### What to work on
Please change "speedometer" to "speed gauge" in the entries from the first line through the line containing "read: 9.5 bar", leaving everything else unchanged, and give back only those lines.
>>>>
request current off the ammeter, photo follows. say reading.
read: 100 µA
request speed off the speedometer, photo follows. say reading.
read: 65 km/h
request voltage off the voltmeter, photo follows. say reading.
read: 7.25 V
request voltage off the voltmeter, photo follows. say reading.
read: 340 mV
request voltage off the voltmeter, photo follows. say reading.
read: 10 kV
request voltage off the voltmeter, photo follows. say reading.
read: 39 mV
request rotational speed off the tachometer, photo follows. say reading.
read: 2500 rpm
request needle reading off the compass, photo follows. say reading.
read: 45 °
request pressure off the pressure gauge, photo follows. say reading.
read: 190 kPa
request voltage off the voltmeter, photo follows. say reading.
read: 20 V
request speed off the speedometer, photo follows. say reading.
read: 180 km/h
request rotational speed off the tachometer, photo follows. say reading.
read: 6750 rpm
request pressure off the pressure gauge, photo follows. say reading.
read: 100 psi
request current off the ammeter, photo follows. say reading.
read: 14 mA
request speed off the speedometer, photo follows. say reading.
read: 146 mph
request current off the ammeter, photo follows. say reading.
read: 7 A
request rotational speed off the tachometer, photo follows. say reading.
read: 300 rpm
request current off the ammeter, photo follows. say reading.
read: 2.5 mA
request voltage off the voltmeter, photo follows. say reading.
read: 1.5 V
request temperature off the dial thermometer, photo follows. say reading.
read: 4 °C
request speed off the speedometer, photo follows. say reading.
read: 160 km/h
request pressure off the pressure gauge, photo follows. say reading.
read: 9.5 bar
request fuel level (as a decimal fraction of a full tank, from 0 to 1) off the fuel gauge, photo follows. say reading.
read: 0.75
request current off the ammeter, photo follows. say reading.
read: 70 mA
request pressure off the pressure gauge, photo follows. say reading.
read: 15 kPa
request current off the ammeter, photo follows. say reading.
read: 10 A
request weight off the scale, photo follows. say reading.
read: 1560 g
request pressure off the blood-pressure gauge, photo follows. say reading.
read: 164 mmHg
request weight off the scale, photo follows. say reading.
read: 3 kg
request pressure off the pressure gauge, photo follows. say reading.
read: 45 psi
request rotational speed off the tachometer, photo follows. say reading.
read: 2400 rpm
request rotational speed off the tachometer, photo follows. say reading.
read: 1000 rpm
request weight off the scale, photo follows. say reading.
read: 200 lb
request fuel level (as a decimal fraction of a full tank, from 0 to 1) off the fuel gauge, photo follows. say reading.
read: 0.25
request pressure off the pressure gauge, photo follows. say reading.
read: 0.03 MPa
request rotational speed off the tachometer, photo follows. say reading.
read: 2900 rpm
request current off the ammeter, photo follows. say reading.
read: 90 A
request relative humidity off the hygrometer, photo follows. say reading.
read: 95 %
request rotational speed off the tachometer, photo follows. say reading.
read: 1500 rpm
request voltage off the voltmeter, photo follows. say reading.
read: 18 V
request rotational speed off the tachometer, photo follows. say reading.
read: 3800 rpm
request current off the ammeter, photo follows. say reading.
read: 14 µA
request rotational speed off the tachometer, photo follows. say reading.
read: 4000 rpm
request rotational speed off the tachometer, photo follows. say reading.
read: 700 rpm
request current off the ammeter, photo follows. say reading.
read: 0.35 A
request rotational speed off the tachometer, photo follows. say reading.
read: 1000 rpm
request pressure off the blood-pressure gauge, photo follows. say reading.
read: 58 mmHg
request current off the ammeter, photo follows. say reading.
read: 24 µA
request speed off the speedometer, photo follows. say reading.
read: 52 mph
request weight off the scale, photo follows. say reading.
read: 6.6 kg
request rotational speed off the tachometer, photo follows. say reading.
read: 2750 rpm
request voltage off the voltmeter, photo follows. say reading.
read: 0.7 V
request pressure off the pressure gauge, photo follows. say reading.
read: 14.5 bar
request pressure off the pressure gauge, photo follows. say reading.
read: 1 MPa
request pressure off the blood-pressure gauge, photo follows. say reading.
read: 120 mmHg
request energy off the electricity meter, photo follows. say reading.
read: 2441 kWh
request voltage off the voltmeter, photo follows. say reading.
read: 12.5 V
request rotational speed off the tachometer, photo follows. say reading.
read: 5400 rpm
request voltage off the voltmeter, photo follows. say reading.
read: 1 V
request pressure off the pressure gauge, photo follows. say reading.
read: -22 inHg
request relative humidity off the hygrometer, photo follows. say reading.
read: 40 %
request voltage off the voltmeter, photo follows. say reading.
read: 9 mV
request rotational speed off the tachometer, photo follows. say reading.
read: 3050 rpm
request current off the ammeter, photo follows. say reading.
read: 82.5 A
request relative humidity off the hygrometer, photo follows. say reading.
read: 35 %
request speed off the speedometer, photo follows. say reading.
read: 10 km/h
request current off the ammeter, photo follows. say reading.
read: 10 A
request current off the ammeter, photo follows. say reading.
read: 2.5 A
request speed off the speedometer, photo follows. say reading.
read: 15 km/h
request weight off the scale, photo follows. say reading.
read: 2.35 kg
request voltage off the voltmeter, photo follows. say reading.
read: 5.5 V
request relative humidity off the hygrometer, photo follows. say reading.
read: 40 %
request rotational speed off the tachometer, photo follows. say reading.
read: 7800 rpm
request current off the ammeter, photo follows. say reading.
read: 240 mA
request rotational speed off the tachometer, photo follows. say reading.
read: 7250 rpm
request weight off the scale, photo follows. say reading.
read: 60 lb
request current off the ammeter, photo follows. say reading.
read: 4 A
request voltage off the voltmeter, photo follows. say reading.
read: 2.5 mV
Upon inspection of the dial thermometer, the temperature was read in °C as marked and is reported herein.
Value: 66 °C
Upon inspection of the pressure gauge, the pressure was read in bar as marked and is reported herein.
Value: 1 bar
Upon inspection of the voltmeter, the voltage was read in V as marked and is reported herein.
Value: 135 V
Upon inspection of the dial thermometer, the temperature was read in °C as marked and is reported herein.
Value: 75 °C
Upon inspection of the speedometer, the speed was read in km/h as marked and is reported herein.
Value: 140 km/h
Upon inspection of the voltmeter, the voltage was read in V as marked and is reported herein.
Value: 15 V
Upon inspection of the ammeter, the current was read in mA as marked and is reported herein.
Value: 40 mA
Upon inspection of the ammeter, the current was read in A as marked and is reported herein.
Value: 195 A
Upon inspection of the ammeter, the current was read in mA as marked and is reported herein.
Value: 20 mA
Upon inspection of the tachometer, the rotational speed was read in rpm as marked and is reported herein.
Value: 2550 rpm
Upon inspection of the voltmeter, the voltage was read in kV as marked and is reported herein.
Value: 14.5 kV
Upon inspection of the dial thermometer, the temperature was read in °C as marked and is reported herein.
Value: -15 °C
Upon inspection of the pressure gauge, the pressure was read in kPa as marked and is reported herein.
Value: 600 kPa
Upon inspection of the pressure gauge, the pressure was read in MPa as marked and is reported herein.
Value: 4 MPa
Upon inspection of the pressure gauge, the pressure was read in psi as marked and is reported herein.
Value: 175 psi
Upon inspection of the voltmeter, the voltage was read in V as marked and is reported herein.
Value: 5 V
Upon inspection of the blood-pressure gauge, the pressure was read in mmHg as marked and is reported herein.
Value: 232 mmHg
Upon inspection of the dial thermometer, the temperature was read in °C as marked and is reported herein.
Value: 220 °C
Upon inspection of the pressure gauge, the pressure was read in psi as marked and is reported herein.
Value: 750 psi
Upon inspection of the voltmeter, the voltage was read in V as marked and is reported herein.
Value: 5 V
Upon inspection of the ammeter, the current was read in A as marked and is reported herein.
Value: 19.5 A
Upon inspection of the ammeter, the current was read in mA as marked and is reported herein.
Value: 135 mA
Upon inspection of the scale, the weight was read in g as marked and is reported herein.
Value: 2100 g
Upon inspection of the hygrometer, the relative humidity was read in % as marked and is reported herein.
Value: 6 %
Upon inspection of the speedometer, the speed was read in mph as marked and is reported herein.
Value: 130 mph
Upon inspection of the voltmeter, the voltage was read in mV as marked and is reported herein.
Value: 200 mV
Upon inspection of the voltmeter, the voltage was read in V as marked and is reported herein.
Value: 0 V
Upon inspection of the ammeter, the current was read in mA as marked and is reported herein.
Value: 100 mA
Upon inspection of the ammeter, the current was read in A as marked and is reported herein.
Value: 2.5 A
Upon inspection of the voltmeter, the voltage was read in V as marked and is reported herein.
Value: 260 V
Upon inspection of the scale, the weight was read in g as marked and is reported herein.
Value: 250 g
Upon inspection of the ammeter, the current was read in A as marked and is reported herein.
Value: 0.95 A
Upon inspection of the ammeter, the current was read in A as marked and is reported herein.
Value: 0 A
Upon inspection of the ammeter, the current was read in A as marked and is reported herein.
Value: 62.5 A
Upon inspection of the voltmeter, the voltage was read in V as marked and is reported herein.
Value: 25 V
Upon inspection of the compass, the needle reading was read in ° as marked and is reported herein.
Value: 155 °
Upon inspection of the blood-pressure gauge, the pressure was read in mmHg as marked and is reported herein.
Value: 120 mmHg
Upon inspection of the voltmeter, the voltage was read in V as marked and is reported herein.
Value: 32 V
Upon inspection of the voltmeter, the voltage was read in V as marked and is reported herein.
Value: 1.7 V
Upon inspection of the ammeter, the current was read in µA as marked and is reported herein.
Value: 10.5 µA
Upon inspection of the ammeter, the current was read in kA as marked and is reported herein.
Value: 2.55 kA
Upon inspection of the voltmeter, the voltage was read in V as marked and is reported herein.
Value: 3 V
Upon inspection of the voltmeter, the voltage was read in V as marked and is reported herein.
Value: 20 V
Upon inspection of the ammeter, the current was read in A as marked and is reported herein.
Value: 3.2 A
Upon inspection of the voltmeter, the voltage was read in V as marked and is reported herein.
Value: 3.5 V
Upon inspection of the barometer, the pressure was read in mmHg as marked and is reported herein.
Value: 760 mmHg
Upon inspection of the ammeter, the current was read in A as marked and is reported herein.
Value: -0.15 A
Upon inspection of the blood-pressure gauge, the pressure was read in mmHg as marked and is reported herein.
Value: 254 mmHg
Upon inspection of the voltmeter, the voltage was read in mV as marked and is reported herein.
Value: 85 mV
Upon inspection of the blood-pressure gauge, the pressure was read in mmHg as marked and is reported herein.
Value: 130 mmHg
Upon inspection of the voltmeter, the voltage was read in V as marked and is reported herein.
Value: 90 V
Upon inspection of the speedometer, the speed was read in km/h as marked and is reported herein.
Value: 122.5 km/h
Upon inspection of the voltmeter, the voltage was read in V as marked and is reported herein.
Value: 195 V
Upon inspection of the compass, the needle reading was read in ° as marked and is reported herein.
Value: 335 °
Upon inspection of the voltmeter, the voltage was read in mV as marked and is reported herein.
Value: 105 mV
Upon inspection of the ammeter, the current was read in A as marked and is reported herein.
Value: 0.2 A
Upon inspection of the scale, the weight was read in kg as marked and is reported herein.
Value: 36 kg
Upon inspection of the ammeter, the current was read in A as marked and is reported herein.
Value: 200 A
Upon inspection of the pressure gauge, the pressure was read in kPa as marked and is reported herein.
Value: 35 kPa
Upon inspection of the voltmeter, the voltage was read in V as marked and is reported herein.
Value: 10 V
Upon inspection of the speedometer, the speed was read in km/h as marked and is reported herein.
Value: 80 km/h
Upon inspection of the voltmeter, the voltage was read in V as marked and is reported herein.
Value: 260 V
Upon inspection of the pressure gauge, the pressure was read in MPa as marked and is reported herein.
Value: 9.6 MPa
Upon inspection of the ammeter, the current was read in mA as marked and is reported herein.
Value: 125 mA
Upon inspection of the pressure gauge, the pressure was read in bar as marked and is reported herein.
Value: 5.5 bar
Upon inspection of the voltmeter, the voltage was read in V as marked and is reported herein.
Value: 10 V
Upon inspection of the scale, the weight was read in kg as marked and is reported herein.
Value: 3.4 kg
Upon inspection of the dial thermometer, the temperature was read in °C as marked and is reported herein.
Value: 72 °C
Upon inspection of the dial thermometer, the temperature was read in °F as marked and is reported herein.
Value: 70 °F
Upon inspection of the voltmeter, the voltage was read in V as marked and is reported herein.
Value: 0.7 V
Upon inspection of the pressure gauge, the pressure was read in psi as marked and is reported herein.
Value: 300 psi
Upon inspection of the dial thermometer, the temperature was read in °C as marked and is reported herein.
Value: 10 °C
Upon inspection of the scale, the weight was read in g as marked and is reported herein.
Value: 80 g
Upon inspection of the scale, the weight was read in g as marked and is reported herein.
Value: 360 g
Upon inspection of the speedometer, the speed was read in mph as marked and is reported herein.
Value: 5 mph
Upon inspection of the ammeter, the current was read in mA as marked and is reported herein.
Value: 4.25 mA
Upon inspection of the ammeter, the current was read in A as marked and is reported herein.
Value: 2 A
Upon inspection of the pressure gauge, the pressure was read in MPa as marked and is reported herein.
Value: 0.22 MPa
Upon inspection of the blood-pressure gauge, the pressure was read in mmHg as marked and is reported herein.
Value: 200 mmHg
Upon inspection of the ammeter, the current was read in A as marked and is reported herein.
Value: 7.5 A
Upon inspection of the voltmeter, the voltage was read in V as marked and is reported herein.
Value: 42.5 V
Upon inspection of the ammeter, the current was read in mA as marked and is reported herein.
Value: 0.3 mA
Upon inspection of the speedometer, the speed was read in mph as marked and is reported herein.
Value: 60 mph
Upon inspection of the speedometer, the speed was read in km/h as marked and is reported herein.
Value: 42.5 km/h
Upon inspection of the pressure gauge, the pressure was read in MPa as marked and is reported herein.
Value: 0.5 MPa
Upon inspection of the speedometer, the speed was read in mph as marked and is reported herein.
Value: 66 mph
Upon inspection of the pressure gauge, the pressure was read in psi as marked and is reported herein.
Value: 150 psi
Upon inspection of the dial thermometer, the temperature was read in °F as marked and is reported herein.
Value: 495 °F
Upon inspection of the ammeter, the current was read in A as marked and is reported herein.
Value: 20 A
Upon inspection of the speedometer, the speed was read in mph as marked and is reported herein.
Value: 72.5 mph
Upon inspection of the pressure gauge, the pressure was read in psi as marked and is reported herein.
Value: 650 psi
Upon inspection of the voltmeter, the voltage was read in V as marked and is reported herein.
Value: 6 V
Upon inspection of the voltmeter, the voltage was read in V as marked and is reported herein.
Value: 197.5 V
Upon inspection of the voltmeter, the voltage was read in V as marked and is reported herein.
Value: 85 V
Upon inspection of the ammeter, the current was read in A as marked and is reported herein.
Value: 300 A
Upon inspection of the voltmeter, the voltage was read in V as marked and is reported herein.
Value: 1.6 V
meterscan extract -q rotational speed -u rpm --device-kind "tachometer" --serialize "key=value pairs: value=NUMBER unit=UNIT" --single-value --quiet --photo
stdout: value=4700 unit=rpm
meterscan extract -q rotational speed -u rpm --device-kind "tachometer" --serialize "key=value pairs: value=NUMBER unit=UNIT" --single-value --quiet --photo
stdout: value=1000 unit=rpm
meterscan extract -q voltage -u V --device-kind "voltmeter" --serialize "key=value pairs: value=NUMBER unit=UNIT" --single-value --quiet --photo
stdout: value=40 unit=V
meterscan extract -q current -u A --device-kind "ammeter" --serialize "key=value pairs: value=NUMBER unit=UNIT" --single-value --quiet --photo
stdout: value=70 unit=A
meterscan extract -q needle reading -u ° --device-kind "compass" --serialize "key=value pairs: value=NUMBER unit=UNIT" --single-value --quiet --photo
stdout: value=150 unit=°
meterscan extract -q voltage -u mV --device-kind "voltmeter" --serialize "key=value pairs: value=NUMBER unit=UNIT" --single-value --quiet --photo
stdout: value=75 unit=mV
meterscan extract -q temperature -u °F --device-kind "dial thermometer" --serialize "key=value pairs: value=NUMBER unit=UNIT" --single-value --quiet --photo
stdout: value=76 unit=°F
<<<<
### Solution below
request current off the ammeter, photo follows. say reading.
read: 100 µA
request speed off the speed gauge, photo follows. say reading.
read: 65 km/h
request voltage off the voltmeter, photo follows. say reading.
read: 7.25 V
request voltage off the voltmeter, photo follows. say reading.
read: 340 mV
request voltage off the voltmeter, photo follows. say reading.
read: 10 kV
request voltage off the voltmeter, photo follows. say reading.
read: 39 mV
request rotational speed off the tachometer, photo follows. say reading.
read: 2500 rpm
request needle reading off the compass, photo follows. say reading.
read: 45 °
request pressure off the pressure gauge, photo follows. say reading.
read: 190 kPa
request voltage off the voltmeter, photo follows. say reading.
read: 20 V
request speed off the speed gauge, photo follows. say reading.
read: 180 km/h
request rotational speed off the tachometer, photo follows. say reading.
read: 6750 rpm
request pressure off the pressure gauge, photo follows. say reading.
read: 100 psi
request current off the ammeter, photo follows. say reading.
read: 14 mA
request speed off the speed gauge, photo follows. say reading.
read: 146 mph
request current off the ammeter, photo follows. say reading.
read: 7 A
request rotational speed off the tachometer, photo follows. say reading.
read: 300 rpm
request current off the ammeter, photo follows. say reading.
read: 2.5 mA
request voltage off the voltmeter, photo follows. say reading.
read: 1.5 V
request temperature off the dial thermometer, photo follows. say reading.
read: 4 °C
request speed off the speed gauge, photo follows. say reading.
read: 160 km/h
request pressure off the pressure gauge, photo follows. say reading.
read: 9.5 bar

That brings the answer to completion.